Elbow flexion: it is encouraging to see return of active elbow flexion against gravity by 5 months of age. If there is no return of elbow flexion by 5 or 6 months of age, then nerve surgery may improve the final result for the child, however, this is quite uncommon.

Return of shoulder active external rotation: apart from maintaining supple passive external rotation, regaining active external rotation is very important in restoring good shoulder development and function.

If there is no return of active external rotation by 12 months of age, then nerve transfer surgery may be recommended to speed the recovery. This timeframe has been determined after careful analysis of the results of this surgery versus the natural history of spontaneous recovery.

If there is no return of external rotation by 24 months, and even if nerve surgery has been performed, then tendon transfer surgery may be recommended, to rebalance the joint, and aid in functional recovery.

Common surgical treatments

1. Botox and casting
Botulinum toxin is used to temporarily weaken the tight muscles, in kids where the internal rotators become tight, and are limiting passive external rotation. This is usually performed in children less than 12 months of age. The cast holds the shoulder in a position of external rotation. This may be left on for a number of months, especially if pre-operative imaging with MRI demonstrates significant changes in the shape of the shoulder socket (glenoid). We have found that these bony changes can occur in children as young as 6 months.

After application of the cast, a repeat MRI is usually performed to make sure the ball is well centered in the socket.

2. Nerve transfer surgery

In patients who fail to regain external rotation by 12 months of age, nerve transfer surgery can assist in the more rapid recovery of the main external rotator, infraspinatus. The lower part of the spinal accessory nerve is transferred into the suprascapular nerve, allowing motor axons to reinnervate the infraspinatus (see nerve injury section).

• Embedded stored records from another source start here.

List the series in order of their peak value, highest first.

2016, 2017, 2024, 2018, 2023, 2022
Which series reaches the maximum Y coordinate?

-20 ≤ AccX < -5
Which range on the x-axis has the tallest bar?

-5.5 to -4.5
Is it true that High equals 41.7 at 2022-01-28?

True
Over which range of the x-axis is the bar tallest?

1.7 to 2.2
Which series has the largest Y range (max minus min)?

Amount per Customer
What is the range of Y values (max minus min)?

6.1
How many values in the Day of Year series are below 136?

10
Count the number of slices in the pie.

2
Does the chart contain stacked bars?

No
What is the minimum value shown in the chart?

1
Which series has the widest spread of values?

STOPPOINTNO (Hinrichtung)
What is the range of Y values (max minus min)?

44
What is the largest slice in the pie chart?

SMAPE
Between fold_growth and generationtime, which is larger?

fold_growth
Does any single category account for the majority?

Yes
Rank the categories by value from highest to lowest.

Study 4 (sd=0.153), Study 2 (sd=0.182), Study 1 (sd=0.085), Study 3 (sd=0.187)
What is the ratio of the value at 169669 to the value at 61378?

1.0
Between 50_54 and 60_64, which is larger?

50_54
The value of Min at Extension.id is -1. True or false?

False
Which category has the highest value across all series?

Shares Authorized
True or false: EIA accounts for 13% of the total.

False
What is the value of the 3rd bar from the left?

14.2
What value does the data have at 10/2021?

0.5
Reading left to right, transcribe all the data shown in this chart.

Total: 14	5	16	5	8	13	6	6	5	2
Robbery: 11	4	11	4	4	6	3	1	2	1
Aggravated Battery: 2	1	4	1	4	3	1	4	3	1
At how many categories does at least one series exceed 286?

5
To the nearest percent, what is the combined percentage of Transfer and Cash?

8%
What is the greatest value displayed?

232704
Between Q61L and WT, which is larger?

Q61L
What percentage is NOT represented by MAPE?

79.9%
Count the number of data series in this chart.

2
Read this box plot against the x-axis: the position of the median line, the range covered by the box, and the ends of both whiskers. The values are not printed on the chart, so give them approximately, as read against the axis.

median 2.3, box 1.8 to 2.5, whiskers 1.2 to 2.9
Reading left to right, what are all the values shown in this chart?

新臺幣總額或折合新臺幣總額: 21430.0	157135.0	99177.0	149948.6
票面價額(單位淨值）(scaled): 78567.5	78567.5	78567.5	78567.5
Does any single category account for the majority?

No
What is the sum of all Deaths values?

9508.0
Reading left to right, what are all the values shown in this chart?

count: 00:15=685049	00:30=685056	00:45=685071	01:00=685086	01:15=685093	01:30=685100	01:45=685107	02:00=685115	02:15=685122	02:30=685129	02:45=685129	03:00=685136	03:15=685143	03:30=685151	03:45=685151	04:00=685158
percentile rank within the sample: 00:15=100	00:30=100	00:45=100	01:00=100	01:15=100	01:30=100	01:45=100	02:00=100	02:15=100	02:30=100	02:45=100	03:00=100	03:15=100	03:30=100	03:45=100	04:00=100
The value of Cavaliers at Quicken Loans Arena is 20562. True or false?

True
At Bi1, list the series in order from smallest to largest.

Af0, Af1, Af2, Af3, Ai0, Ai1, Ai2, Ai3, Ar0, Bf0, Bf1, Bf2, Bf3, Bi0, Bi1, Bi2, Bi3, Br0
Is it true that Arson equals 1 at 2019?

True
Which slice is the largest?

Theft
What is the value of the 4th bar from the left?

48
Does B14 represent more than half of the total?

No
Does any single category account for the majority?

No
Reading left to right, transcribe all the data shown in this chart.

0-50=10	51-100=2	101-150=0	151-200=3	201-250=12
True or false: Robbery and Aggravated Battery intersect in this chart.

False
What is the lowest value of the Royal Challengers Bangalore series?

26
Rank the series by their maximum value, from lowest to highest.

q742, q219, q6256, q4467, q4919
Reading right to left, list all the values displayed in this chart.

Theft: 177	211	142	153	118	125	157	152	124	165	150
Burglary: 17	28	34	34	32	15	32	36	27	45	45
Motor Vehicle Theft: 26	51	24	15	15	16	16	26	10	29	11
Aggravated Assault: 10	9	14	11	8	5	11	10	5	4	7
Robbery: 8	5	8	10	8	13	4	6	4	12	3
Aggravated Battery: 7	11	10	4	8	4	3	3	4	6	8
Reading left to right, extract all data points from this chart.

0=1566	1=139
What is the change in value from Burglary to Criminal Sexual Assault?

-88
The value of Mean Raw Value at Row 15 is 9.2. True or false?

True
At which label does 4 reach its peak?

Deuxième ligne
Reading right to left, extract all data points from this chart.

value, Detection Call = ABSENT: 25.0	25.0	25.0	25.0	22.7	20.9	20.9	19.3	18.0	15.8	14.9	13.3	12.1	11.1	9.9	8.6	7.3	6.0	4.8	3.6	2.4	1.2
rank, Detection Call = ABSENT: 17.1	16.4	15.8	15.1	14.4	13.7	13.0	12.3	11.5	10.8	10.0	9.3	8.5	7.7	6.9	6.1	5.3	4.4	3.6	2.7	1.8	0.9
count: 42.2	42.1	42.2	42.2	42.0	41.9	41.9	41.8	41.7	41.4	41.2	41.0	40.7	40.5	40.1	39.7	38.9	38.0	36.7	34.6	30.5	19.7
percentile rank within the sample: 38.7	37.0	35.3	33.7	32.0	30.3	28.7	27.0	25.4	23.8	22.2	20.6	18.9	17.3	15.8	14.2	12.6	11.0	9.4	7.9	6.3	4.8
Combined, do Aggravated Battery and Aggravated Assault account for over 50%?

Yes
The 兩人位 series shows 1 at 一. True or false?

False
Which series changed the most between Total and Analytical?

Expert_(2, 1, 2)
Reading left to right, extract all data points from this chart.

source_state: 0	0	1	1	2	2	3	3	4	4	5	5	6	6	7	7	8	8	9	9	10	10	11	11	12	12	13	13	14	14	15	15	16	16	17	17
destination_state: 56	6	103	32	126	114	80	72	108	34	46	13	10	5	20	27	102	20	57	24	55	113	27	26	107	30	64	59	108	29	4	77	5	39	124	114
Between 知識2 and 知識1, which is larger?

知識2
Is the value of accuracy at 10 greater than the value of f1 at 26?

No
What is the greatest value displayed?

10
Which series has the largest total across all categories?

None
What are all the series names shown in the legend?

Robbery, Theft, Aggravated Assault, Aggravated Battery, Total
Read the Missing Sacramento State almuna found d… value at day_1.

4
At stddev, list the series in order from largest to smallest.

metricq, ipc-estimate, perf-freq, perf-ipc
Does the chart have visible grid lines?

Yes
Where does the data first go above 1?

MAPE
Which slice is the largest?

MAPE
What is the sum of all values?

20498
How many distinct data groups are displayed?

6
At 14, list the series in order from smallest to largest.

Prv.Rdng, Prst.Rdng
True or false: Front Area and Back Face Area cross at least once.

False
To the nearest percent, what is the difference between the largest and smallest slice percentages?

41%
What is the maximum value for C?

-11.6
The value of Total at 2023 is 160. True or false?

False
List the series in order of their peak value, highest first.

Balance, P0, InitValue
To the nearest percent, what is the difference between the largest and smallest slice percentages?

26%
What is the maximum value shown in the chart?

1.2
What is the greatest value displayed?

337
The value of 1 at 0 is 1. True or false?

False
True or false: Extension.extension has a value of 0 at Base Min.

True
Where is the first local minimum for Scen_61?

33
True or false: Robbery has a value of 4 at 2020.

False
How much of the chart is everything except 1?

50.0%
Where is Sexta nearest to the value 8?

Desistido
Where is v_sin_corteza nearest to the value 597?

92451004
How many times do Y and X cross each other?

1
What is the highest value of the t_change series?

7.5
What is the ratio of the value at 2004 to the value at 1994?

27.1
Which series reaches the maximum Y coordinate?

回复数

If there is absent elbow flexion at this time, then a nerve transfer may be performed for the elbow flexors.

Whilst excision of the injured part of the plexus and nerve grafting is still a reasonable option, it is my preference to attempt to bring healthy axons to the paralysed muscle as quickly as possible – hence nerve transfers. The sooner the muscle has a nerve supply, the better.

3. Rebalancing surgery

When the shoulder loses external rotation, or there is a failure of recovery of active external rotation, then rebalancing surgery may be the best option. This needs to be performed before there is an irreversible deformity of the shoulder joint, otherwise it will not work. Some older children who have normal shaped joints on MRI can be considered for this option, if they lack external rotation.

The surgery involves lengthening the tight internal rotator muscles and transferring the tendon of latissimus dorsi into infraspinatus. A cast is applied for 5-6 weeks afterwards. The result is fairly immediate, most families are happy with the outcome.

4. Humeral osteotomy

In older children who lack external rotation, and who have significant deformity of the shoulder joint, an osteotomy can really improve their function.
The patient must have sufficient internal rotation, as afterwards they will lose about 60 degrees of internal rotation. Essentially, the humerus is cut and the lower part externally rotated about 60 degrees. The two parts are then compressed and held with a metal plate and screws. Afterwards the arm is supported in a sling, and sports are avoided until there are signs of bone healing on X-ray. This usually takes about 8 weeks.